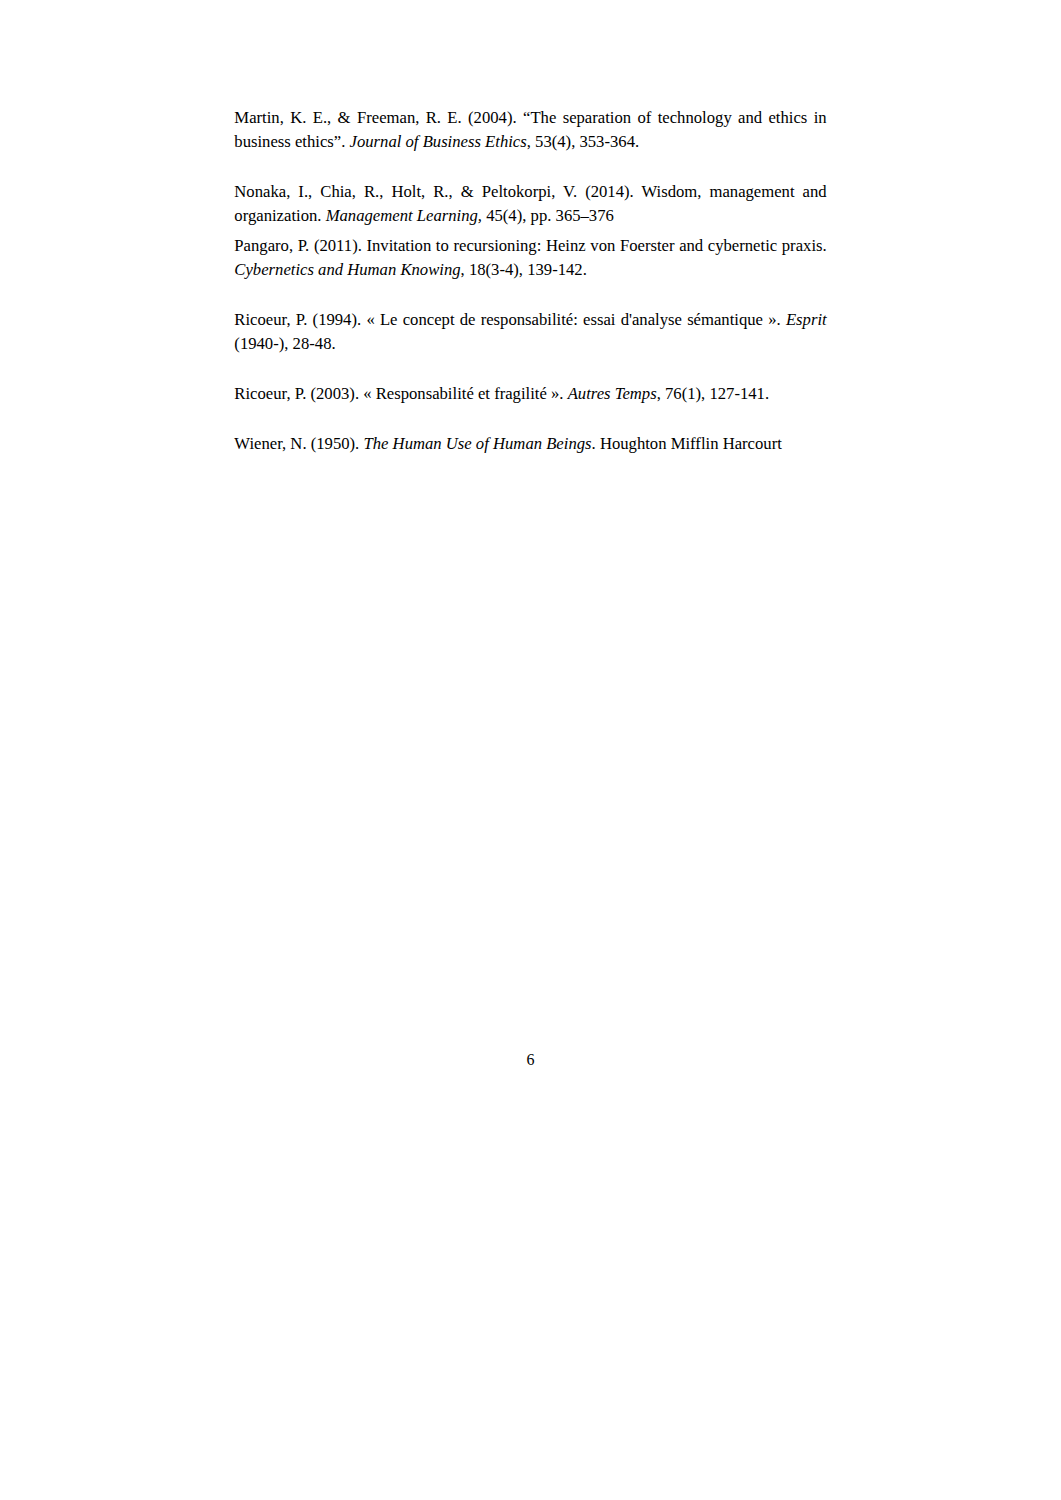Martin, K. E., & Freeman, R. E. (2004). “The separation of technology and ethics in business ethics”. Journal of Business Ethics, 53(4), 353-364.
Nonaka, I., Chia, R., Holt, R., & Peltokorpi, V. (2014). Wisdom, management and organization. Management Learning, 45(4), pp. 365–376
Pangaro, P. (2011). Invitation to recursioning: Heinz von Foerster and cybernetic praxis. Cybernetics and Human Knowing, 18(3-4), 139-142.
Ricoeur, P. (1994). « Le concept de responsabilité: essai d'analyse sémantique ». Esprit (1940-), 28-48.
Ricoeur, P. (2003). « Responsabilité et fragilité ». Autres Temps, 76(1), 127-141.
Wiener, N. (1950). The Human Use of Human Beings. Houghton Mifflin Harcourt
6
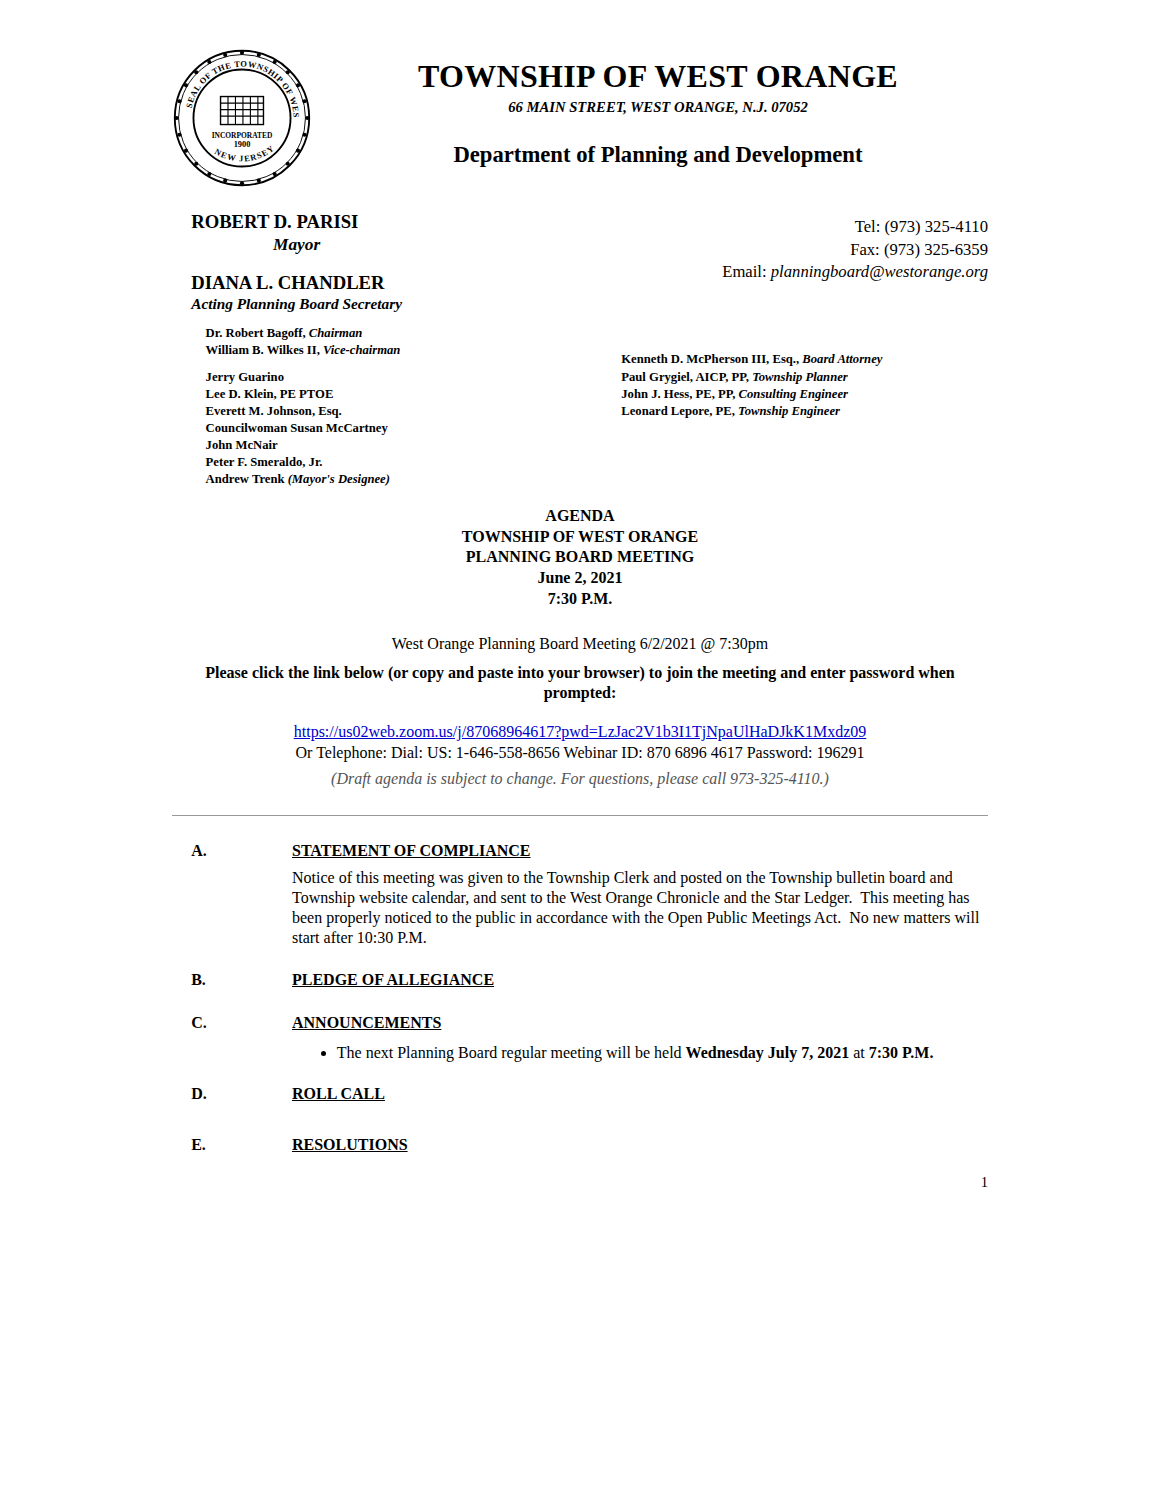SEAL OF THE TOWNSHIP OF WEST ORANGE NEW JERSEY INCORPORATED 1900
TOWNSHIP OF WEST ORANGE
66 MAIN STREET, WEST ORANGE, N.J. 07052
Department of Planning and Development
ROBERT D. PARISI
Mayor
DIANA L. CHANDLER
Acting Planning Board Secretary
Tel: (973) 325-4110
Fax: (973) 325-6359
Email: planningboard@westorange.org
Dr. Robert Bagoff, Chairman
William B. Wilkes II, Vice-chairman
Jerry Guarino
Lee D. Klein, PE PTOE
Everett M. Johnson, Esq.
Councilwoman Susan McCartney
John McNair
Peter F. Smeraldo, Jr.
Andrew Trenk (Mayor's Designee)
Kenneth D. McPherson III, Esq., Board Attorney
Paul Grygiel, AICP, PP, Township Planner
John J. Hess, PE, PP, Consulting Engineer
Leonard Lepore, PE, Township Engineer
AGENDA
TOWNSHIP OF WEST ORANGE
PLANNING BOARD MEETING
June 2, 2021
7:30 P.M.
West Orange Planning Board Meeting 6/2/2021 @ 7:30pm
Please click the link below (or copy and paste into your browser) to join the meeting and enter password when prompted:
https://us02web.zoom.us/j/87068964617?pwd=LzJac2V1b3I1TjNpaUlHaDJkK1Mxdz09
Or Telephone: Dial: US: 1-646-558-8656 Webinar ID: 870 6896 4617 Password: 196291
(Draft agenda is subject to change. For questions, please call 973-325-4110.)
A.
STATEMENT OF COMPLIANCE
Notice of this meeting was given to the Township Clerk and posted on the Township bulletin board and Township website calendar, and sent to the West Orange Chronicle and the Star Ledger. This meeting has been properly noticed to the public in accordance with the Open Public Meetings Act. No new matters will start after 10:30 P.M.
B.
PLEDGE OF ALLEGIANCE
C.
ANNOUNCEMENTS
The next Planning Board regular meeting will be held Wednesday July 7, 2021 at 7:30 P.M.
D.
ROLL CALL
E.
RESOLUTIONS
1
•••
== Prompt ==
With the images excluded, all entries are to be given again exactly.

== Task response ==
Martin, K. E., & Freeman, R. E. (2004). “The separation of technology and ethics in business ethics”. Journal of Business Ethics, 53(4), 353-364.
Nonaka, I., Chia, R., Holt, R., & Peltokorpi, V. (2014). Wisdom, management and organization. Management Learning, 45(4), pp. 365–376
Pangaro, P. (2011). Invitation to recursioning: Heinz von Foerster and cybernetic praxis. Cybernetics and Human Knowing, 18(3-4), 139-142.
Ricoeur, P. (1994). « Le concept de responsabilité: essai d'analyse sémantique ». Esprit (1940-), 28-48.
Ricoeur, P. (2003). « Responsabilité et fragilité ». Autres Temps, 76(1), 127-141.
Wiener, N. (1950). The Human Use of Human Beings. Houghton Mifflin Harcourt
6
SEAL OF THE TOWNSHIP OF WEST ORANGE NEW JERSEY INCORPORATED 1900
TOWNSHIP OF WEST ORANGE
66 MAIN STREET, WEST ORANGE, N.J. 07052
Department of Planning and Development
ROBERT D. PARISI
Mayor
DIANA L. CHANDLER
Acting Planning Board Secretary
Tel: (973) 325-4110
Fax: (973) 325-6359
Email: planningboard@westorange.org
Dr. Robert Bagoff, Chairman
William B. Wilkes II, Vice-chairman
Jerry Guarino
Lee D. Klein, PE PTOE
Everett M. Johnson, Esq.
Councilwoman Susan McCartney
John McNair
Peter F. Smeraldo, Jr.
Andrew Trenk (Mayor's Designee)
Kenneth D. McPherson III, Esq., Board Attorney
Paul Grygiel, AICP, PP, Township Planner
John J. Hess, PE, PP, Consulting Engineer
Leonard Lepore, PE, Township Engineer
AGENDA
TOWNSHIP OF WEST ORANGE
PLANNING BOARD MEETING
June 2, 2021
7:30 P.M.
West Orange Planning Board Meeting 6/2/2021 @ 7:30pm
Please click the link below (or copy and paste into your browser) to join the meeting and enter password when prompted:
https://us02web.zoom.us/j/87068964617?pwd=LzJac2V1b3I1TjNpaUlHaDJkK1Mxdz09
Or Telephone: Dial: US: 1-646-558-8656 Webinar ID: 870 6896 4617 Password: 196291
(Draft agenda is subject to change. For questions, please call 973-325-4110.)
A.
STATEMENT OF COMPLIANCE
Notice of this meeting was given to the Township Clerk and posted on the Township bulletin board and Township website calendar, and sent to the West Orange Chronicle and the Star Ledger. This meeting has been properly noticed to the public in accordance with the Open Public Meetings Act. No new matters will start after 10:30 P.M.
B.
PLEDGE OF ALLEGIANCE
C.
ANNOUNCEMENTS
The next Planning Board regular meeting will be held Wednesday July 7, 2021 at 7:30 P.M.
D.
ROLL CALL
E.
RESOLUTIONS
1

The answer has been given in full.